PROVIDED DATA:
☆ ☆ ☆ ☆

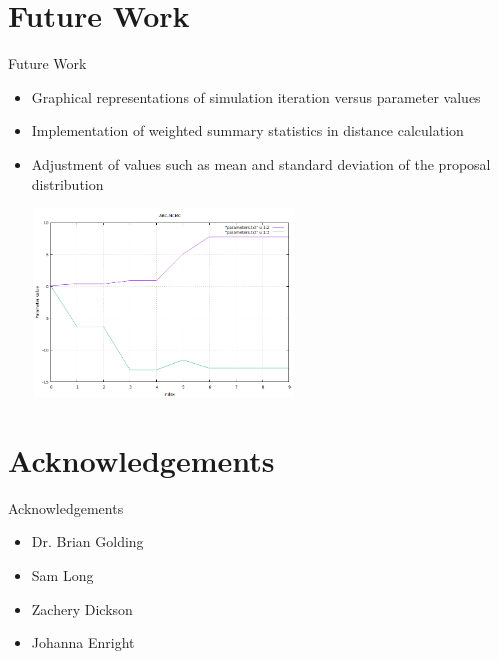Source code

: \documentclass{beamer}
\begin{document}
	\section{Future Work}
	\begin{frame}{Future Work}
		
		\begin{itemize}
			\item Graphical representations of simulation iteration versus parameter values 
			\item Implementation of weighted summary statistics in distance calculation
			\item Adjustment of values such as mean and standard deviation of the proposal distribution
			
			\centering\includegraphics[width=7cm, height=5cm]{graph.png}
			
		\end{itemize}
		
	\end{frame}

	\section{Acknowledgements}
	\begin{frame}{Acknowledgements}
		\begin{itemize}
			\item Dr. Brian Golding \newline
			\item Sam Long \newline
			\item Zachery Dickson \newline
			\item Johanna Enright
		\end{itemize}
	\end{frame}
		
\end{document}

☆ ☆ ☆ ☆

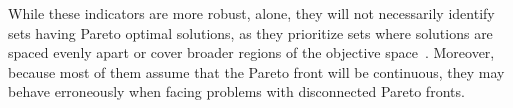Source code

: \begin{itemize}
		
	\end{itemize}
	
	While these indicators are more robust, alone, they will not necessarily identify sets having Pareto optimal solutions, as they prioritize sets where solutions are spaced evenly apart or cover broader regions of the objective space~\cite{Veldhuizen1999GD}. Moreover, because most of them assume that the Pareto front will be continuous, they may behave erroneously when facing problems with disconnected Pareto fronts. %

☆ ☆ ☆ ☆

Which lines of the material contain "newline"? List them.

			\item Dr. Brian Golding \newline
			\item Sam Long \newline
			\item Zachery Dickson \newline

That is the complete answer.